-- Dataset rows start --
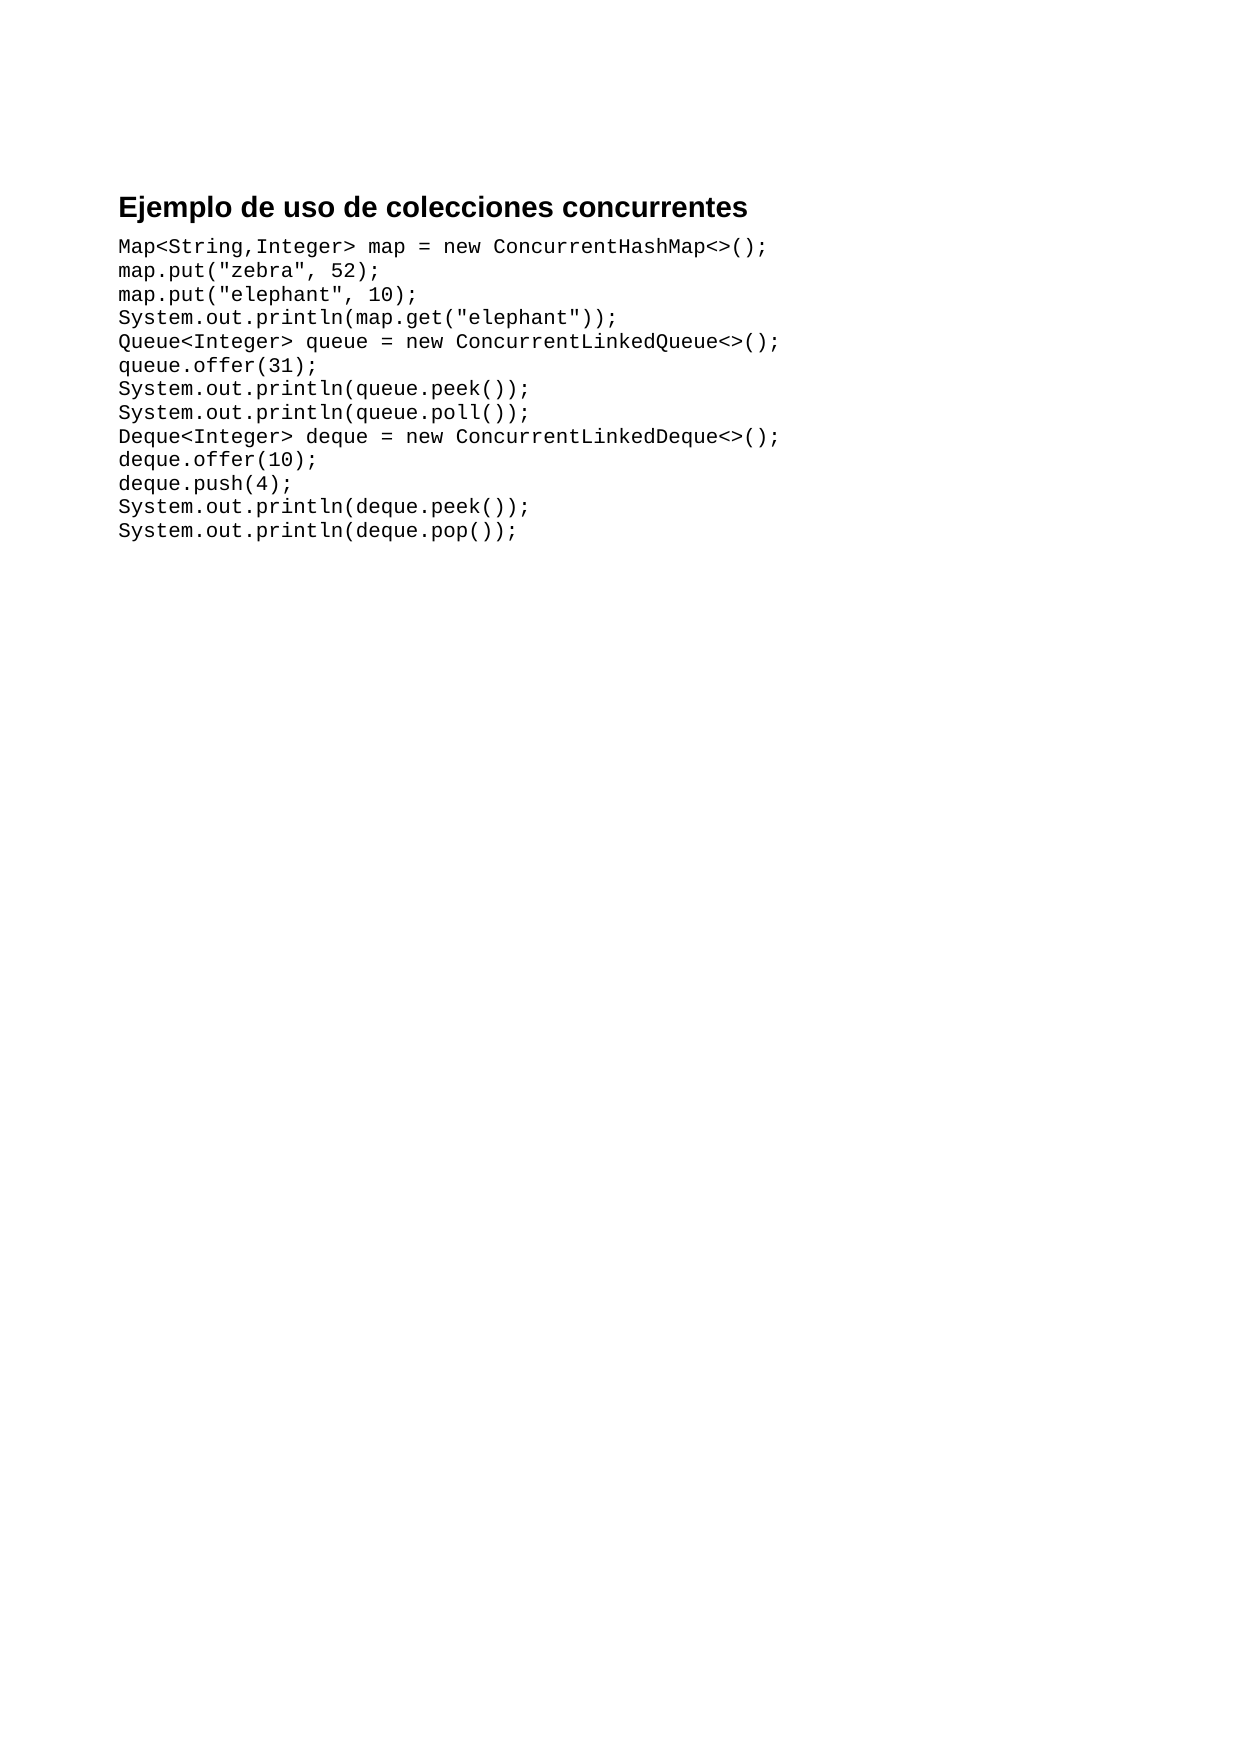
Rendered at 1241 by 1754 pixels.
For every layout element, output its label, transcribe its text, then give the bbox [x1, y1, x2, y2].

text System.out.println(queue.poll()); [118, 402, 1122, 426]
text System.out.println(map.get("elephant")); [118, 307, 1122, 331]
text Deque<Integer> deque = new ConcurrentLinkedDeque<>(); [118, 426, 1122, 449]
text deque.push(4); [118, 473, 1122, 497]
text deque.offer(10); [118, 449, 1122, 473]
text map.put("elephant", 10); [118, 284, 1122, 307]
text System.out.println(deque.pop()); [118, 520, 1122, 544]
text Map<String,Integer> map = new ConcurrentHashMap<>(); [118, 236, 1122, 260]
text System.out.println(deque.peek()); [118, 497, 1122, 520]
text map.put("zebra", 52); [118, 260, 1122, 284]
text System.out.println(queue.peek()); [118, 378, 1122, 402]
text Queue<Integer> queue = new ConcurrentLinkedQueue<>(); [118, 331, 1122, 355]
text queue.offer(31); [118, 355, 1122, 378]
subtitle Ejemplo de uso de colecciones concurrentes [118, 190, 1122, 224]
-- Dataset rows end --
• **Short task**
Reproduce the records above word for word, omitting the picture.

• **Output for this exercise**
Rendered at 1241 by 1754 pixels.
For every layout element, output its label, transcribe its text, then give the bbox [x1, y1, x2, y2].

text System.out.println(queue.poll()); [118, 402, 1122, 426]
text System.out.println(map.get("elephant")); [118, 307, 1122, 331]
text Deque<Integer> deque = new ConcurrentLinkedDeque<>(); [118, 426, 1122, 449]
text deque.push(4); [118, 473, 1122, 497]
text deque.offer(10); [118, 449, 1122, 473]
text map.put("elephant", 10); [118, 284, 1122, 307]
text System.out.println(deque.pop()); [118, 520, 1122, 544]
text Map<String,Integer> map = new ConcurrentHashMap<>(); [118, 236, 1122, 260]
text System.out.println(deque.peek()); [118, 497, 1122, 520]
text map.put("zebra", 52); [118, 260, 1122, 284]
text System.out.println(queue.peek()); [118, 378, 1122, 402]
text Queue<Integer> queue = new ConcurrentLinkedQueue<>(); [118, 331, 1122, 355]
text queue.offer(31); [118, 355, 1122, 378]
subtitle Ejemplo de uso de colecciones concurrentes [118, 190, 1122, 224]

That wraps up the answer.